4. Confusing tactics for strategy
Facebook/YouTube and Twitter are channels: if your use of these channels is not supported by a brand strategy, all you have is a tactic. Strategies like, “Reach key influencers in our audience by providing engaging content on our Facebook page” or “Feed our target’s need for news by activating a Twitter channel” need a brand strategy that says how you’re going to do these things in a way that’s ownable for your brand. Otherwise, they’re the equivalent of saying, “Generate brand awareness via a print ad”.
5. Thinking your actions dictate outcomes
No matter how much you plan, people are unpredictable. It’s not about getting people to do what you want; it’s about having a conversation. Just because you supply the opening line doesn’t mean they’ll stay on-topic. So be prepared and be flexible, because anything can happen. Plan for unpredictability.

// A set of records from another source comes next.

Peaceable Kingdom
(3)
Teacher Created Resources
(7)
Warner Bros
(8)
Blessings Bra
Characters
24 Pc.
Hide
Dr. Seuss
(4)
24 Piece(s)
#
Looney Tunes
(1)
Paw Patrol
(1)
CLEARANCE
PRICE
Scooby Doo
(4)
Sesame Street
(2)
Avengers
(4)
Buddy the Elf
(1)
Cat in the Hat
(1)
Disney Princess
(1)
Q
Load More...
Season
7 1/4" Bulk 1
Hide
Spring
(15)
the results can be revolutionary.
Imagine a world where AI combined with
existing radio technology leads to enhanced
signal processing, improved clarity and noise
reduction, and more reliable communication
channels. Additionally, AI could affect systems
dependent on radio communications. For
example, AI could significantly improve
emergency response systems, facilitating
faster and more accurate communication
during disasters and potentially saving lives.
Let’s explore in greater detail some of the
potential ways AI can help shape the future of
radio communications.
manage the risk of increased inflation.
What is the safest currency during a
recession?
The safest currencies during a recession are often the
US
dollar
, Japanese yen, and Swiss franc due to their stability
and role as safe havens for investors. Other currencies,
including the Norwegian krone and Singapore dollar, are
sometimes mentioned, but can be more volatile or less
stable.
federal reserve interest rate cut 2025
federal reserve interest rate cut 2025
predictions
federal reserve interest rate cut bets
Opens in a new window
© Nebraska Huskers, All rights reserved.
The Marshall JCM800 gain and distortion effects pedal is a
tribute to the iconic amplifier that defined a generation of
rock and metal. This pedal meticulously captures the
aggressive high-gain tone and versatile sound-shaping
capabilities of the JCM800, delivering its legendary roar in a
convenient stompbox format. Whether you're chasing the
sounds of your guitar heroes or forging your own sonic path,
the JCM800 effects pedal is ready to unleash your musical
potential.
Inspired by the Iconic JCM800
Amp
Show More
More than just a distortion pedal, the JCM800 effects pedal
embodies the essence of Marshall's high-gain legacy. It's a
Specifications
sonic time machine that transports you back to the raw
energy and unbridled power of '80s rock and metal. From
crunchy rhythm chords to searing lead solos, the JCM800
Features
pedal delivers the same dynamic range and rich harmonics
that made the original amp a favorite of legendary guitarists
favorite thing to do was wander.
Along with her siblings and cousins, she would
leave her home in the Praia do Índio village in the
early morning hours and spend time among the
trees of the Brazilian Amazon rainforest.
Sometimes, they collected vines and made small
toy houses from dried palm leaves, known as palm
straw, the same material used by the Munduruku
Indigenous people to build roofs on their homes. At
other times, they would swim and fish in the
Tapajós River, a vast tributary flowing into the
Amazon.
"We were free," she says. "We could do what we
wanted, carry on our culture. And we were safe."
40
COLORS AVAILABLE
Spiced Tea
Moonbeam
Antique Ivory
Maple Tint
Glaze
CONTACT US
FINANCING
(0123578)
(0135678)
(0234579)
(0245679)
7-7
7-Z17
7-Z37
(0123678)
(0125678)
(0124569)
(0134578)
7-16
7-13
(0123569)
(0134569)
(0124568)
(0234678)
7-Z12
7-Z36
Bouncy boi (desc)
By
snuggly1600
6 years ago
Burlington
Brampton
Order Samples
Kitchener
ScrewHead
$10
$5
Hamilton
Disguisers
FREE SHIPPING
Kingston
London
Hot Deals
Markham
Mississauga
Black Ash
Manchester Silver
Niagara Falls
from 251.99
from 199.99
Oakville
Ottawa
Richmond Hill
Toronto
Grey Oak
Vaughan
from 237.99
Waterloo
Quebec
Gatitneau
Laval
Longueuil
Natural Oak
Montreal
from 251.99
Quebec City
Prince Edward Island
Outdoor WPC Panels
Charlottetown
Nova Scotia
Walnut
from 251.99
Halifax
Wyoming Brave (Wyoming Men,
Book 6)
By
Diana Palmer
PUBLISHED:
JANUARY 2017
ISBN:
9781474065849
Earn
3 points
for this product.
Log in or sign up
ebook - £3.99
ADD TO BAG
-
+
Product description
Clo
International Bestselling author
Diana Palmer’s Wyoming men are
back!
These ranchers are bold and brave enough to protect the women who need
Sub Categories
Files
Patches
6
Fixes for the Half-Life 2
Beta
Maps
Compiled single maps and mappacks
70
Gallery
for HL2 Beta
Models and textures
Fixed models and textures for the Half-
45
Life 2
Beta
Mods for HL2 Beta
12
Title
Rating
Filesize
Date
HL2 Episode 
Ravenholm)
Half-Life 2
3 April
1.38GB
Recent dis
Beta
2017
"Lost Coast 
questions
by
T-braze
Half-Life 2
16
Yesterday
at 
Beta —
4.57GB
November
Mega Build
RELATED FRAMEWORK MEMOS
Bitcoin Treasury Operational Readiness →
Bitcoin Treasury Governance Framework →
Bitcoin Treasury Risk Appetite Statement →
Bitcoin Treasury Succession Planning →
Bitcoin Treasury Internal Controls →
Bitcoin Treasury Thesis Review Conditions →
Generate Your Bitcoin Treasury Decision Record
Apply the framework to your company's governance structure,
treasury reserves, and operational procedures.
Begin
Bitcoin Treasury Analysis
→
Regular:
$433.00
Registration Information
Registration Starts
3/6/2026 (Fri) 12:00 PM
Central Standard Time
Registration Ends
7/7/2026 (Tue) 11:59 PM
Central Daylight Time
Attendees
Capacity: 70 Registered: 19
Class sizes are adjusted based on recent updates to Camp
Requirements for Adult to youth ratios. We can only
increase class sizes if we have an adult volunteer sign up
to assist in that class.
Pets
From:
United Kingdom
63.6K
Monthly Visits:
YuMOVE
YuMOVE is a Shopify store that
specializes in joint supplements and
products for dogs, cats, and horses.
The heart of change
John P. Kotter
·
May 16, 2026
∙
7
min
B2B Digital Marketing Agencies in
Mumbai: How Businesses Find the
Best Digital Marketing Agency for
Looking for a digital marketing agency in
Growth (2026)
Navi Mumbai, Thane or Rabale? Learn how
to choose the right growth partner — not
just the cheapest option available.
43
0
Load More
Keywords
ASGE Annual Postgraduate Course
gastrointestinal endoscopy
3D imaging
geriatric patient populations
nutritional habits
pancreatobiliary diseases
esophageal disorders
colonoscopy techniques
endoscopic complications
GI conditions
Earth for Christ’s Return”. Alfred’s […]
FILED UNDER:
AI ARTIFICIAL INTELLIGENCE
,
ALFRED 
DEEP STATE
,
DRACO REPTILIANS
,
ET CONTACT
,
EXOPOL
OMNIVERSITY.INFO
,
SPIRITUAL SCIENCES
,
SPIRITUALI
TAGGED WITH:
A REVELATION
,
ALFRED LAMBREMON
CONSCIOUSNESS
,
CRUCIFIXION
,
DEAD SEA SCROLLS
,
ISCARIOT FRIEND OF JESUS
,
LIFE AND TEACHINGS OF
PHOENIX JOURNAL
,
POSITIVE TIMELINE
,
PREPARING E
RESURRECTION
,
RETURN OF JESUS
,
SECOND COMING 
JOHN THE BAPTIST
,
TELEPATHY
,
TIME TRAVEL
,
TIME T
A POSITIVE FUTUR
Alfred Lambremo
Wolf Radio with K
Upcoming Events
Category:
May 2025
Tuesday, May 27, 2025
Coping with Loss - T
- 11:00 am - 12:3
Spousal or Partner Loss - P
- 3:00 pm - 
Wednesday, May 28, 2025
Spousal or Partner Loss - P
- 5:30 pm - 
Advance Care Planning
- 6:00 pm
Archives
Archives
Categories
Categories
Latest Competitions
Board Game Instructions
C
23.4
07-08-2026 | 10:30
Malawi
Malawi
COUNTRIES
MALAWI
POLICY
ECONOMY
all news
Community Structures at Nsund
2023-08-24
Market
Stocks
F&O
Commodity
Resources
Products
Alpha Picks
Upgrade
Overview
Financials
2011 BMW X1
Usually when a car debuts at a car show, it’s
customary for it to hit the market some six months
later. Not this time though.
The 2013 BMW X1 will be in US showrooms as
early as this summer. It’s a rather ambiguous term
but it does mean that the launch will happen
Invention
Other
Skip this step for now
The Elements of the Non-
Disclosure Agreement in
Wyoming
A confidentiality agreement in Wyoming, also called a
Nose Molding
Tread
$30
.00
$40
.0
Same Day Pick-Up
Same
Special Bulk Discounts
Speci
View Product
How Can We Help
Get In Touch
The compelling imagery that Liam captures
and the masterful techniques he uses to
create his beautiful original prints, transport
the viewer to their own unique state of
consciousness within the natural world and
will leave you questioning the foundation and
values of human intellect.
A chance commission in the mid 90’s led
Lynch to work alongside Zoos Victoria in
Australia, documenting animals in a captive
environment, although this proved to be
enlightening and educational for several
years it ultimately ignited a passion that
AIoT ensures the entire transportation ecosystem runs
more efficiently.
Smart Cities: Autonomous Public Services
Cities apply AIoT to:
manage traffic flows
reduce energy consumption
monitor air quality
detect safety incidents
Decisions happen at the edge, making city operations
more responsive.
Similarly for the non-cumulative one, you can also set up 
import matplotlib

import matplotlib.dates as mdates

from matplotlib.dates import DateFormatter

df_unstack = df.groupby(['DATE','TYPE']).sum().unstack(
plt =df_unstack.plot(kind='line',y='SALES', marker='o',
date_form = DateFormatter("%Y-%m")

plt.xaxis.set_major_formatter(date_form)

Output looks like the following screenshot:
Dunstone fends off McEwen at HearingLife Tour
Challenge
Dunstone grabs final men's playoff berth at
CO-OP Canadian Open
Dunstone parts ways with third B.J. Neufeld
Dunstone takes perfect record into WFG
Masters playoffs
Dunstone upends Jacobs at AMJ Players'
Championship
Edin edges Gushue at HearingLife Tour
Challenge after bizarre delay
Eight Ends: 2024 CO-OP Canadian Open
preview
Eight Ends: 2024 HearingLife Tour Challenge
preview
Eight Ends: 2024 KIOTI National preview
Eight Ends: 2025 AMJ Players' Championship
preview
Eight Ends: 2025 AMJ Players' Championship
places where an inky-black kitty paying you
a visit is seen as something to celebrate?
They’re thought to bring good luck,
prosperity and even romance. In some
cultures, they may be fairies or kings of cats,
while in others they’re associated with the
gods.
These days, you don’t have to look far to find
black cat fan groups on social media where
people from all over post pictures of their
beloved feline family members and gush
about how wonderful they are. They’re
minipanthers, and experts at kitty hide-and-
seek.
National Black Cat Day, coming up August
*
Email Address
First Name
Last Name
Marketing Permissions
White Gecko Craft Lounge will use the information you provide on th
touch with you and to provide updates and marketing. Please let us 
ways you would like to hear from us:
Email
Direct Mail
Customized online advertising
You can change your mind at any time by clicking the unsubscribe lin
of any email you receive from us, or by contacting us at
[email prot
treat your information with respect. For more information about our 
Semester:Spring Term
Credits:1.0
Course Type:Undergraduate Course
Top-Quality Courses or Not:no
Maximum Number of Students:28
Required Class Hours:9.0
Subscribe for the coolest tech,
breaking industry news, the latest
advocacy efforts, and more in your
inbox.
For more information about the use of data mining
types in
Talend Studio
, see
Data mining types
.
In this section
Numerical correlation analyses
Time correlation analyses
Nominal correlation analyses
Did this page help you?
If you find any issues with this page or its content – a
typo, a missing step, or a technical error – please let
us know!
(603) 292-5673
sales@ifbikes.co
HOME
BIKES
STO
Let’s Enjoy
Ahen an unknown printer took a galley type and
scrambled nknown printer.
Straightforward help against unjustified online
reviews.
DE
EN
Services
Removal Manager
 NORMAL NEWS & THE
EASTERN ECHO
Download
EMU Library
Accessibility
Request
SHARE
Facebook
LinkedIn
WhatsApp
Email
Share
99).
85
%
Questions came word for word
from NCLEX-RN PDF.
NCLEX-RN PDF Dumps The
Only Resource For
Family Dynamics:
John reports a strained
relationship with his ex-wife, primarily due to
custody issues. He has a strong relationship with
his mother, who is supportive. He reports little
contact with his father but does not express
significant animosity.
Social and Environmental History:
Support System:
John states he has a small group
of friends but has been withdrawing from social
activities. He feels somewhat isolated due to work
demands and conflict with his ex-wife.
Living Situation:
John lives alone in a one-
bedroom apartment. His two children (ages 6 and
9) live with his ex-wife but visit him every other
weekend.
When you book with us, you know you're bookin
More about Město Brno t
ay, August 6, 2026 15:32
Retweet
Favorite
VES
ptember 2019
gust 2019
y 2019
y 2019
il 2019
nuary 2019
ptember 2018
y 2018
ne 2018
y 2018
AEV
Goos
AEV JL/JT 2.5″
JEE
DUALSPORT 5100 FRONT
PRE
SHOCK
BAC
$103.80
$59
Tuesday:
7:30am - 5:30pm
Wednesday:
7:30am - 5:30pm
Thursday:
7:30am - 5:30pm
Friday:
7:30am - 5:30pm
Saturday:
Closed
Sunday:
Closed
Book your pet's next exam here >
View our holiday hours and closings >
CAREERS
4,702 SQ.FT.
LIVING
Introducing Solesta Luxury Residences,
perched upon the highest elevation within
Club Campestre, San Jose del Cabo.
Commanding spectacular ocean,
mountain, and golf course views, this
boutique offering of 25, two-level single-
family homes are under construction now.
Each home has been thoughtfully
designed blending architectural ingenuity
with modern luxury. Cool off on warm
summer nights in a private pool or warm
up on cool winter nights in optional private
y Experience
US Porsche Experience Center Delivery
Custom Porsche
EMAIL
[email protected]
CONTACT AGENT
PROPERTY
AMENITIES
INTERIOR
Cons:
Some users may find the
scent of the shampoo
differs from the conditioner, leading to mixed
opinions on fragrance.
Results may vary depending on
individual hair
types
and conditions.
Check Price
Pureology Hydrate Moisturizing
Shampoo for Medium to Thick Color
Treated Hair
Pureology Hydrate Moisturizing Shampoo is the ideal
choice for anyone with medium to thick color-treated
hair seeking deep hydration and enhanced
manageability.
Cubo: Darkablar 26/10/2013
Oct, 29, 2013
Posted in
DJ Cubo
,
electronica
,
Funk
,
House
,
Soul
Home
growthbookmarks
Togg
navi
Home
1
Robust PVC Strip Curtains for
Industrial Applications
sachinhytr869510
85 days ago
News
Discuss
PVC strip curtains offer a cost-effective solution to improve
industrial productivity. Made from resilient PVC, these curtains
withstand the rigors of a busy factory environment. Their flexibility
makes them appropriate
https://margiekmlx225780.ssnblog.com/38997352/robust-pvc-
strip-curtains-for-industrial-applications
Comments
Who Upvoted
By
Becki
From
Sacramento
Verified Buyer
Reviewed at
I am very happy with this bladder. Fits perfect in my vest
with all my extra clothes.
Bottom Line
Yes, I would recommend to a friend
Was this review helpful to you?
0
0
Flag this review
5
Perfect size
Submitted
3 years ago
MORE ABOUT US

Nestle found themselves in trouble when Greenpeace launched a campaign criticizing them for their use of palm oil. Nestle, unprepared, tried to mitigate the crisis by removing all offending materials which only made matters worse, and as the situation degenerated, the Nestle social media voice ended up responding rather rudely to their fans. (You can read about the course of the crisis here). Had they had a crisis plan in place, things probably would not have escalated as much as they did. As long as you’re ready for whatever people will throw at you, you won’t be caught off-guard.
Nicole Polivka, Digital Planner

At: 06:33am | September 14, 2011
Bang on. Especially #2. It translates to any new tool or technology a company is interested in appropriating for a campaign. Without a proper plan, it often turns into a money pit and/or customer or client service disaster.